Electromagnetic pulse weapons capable of frying the electronics in civil airliners can be built using information and components available on the net (Image: Photolibrary / Getty)
ELECTROMAGNETIC pulse weapons capable of frying the electronics in civil airliners can be built using information and components available on the net, warn counterterrorism analysts.
All it would take to bring a plane down would be a single but highly energetic microwave radio pulse blasted from a device inside a plane, or on the ground and trained at an aircraft coming in to land.
Yael Shahar, director of the International Institute for Counter-Terrorism in Herzliya, Israel, and her colleagues have analysed electromagnetic weapons in development or used by military forces worldwide, and have discovered that there is low-cost equipment available online that can act in similar ways. "These will become more of a threat as the electromagnetic weapons technology matures," she says.
For instance, the US and Russian military have developed electromagnetic pulse (EMP) warheads that create a radio-frequency shockwave. The radio pulse creates an electric field of many hundreds of thousands of volts per metre, which induces currents that burn out nearby electrical systems, such as microchips and car electronics.
Speculation persists that such "e-bombs" have been used in the Persian Gulf, and in Kosovo and Afghanistan - but this remains unconfirmed. But much of what the military is doing can be duplicated by others, Shahar says. "Once it is known that aircraft are vulnerable to particular types of disruption, it isn't too much of a leap to build a device that can produce that sort of disruption. And much of this could be built from off-the-shelf components or dual-use technologies."
It isn't much of a leap to build a device that can produce that sort of disruption in aircraft
For example, government labs use high-energy EMP devices to test what would happen to critical electronic systems if a nuclear weapon detonated, generating a vast electromagnetic pulse, says Robert Iannini, founder of Information Unlimited in Amherst, New Hampshire, which sells EMP test systems.
EMPs can be created in a number of ways. A machine called a Marx generator can quickly dump an extremely high charge stored in a bank of capacitors into an antenna, which then releases a highly energetic radio pulse. Devices like this are often used to test power lines for their resistance to lightning strikes. An alternative, known as a flux compression device, uses a small explosive to push an armature through a current-carrying coil that is generating a magnetic field. This compresses the magnetic field, again producing a devastating EMP.
Iannini says his company only sells such devices to legitimate buyers. "The only people that buy these things are qualified researchers at labs like Sandia. They never find their way into the labs of pseudo or amateur scientists," he says. "If we get any unknown overseas purchaser we immediately alert the office of export enforcement at the US Department of Commerce."

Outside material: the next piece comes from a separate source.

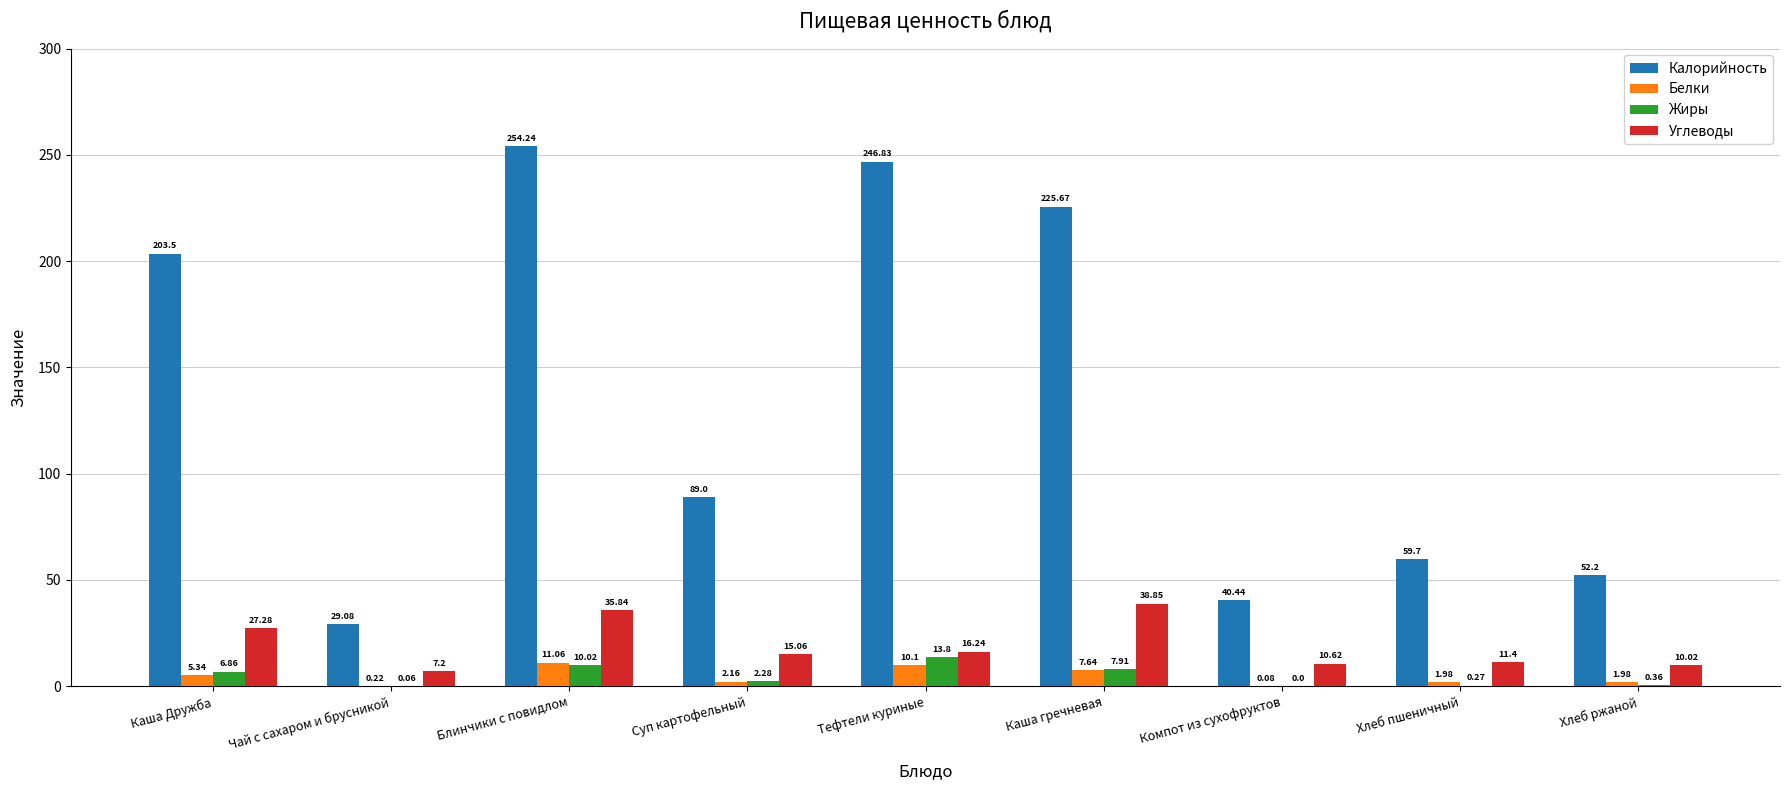

Which category has the highest value in the Калорийность series?

Блинчики с повидлом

But Shahar told delegates at the annual Directed Energy Weapons conference in London last month that security at some labs can be lax, while basic EMP generators can be built from descriptions available online, using components found in devices such as digital cameras. "These are technologically unchallenging to build and most of the information necessary is available," she says.
The increasing use of carbon-fibre reinforced composite in aircraft fuselages is also making them more vulnerable, she says, because composites provide poor shielding against electromagnetic radiation compared with metal. "What is needed is extensive shielding of electronic components and the vast amount of cables running down the length of the aircraft," she says.
Jerome Bruel, an electrical systems expert at the European Aviation Safety Agency in Cologne, Germany, agrees that newer all-composite planes like the Airbus A350 will probably need some means of protecting their cabling from all radio energy sources, including TV transmitters. "They may need a metal mesh surrounding them to absorb interference," he says.
Douglas Beason, a director at the Los Alamos National Laboratory in New Mexico, says it may be straightforward to build a do-it-yourself EMP weapon, but more difficult to make one that can be stowed in an aircraft. "A lot of work would need to go into dramatically decreasing the weight, shrinking the power supply and antenna," he says.
Nevertheless, governments are taking the threat seriously. A spokesperson at the UK Department of Transport said the government is well aware of this security issue and has close links with agencies "able to provide a balanced picture in regards to EMP weapons, and their potential to compromise civilian aircraft".